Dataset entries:
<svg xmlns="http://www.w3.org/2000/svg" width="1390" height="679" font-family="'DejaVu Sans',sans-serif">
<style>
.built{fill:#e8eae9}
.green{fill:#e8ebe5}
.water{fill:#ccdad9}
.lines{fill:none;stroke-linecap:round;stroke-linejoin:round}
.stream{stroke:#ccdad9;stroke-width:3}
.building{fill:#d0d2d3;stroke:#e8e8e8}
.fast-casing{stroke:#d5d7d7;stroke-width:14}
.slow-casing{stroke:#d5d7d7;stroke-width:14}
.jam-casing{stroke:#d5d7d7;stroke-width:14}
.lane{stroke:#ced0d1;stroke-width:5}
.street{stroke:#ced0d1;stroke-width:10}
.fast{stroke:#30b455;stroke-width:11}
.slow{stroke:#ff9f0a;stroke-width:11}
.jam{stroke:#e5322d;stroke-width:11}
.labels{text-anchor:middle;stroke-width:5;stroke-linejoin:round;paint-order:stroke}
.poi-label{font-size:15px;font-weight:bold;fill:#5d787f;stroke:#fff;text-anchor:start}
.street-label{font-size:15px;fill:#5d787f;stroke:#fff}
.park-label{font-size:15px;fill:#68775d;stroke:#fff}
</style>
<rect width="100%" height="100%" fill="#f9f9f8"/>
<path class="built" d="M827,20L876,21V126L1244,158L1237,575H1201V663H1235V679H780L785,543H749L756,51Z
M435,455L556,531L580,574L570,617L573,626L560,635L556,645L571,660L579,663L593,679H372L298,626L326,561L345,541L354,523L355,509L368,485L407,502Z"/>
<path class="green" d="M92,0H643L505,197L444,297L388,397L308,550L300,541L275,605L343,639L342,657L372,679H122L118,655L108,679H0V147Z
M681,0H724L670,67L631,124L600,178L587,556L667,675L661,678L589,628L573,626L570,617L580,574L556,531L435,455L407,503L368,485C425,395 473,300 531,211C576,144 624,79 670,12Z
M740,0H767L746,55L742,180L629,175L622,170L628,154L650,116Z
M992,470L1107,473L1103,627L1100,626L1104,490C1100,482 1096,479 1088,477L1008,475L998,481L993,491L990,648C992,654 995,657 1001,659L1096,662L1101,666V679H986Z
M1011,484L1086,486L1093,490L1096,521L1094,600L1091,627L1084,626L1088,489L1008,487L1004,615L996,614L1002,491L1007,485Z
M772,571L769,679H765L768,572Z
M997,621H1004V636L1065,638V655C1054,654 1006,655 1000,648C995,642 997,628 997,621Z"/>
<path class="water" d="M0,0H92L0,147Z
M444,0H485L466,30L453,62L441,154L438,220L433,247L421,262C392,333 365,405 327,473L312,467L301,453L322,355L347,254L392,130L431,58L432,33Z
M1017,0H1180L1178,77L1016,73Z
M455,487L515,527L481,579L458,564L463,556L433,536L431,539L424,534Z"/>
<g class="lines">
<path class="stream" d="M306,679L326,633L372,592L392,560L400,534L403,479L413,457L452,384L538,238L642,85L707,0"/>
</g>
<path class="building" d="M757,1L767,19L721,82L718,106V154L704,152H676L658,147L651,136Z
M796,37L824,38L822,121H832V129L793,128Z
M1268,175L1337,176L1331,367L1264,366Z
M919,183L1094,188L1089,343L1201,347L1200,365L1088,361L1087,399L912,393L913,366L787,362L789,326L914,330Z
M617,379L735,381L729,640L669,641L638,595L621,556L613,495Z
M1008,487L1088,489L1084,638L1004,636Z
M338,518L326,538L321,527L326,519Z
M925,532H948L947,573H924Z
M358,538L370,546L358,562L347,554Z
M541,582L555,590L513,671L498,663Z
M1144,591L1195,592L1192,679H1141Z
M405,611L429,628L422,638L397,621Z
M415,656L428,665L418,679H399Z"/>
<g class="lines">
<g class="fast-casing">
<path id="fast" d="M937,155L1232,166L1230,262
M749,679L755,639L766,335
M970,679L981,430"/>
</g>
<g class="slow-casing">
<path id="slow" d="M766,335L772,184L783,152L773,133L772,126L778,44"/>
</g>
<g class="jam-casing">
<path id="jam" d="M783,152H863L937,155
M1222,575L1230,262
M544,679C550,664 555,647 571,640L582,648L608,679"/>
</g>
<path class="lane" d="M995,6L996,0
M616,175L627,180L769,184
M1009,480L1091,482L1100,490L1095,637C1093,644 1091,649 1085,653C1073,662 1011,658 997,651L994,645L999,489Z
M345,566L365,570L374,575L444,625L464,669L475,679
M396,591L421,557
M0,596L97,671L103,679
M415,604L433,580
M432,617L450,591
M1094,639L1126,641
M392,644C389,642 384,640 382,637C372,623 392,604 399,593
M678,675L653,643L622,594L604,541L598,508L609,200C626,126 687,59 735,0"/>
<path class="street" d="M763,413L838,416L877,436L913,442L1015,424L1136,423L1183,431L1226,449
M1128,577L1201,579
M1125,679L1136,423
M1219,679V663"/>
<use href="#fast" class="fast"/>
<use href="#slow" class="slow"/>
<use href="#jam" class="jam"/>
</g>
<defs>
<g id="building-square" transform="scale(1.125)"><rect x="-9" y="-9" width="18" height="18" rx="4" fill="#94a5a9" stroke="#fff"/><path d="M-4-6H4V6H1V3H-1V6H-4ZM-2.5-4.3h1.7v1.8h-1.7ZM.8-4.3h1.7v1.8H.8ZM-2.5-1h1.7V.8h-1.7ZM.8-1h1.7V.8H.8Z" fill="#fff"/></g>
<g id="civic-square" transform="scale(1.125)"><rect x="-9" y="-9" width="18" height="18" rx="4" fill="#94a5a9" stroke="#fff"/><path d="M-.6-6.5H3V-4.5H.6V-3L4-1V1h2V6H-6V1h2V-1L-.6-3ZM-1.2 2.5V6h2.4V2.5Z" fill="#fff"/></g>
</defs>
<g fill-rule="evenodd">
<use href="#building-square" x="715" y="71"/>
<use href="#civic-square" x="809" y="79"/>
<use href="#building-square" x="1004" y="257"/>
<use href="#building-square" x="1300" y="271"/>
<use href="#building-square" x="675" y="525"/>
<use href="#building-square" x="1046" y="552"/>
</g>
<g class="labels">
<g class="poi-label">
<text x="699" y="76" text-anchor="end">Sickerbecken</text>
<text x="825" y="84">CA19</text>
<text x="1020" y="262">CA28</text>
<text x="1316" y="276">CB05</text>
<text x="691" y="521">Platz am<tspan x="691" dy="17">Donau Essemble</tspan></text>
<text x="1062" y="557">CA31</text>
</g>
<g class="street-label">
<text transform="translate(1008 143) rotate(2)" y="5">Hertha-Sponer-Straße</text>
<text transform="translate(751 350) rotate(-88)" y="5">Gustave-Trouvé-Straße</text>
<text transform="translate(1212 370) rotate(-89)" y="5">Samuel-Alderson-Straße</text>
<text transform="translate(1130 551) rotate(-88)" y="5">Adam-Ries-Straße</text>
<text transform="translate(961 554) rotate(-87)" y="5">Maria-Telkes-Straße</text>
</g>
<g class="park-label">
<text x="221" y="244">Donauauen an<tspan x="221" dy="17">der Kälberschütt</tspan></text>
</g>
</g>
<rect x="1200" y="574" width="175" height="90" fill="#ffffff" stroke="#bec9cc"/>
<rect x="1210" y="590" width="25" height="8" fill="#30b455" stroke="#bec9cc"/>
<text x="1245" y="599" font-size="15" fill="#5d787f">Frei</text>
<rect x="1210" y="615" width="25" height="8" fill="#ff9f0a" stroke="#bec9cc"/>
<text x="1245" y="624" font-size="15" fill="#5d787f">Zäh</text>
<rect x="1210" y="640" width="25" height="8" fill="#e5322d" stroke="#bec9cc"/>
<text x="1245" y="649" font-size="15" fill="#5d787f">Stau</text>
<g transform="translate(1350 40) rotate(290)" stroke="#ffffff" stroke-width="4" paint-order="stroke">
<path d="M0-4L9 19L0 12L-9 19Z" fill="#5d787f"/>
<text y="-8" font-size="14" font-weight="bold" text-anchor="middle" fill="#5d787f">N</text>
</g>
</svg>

- **Task brief**
Tell me how many lines of the records include the word "translate", replying with the number alone.

- **Answer box**
6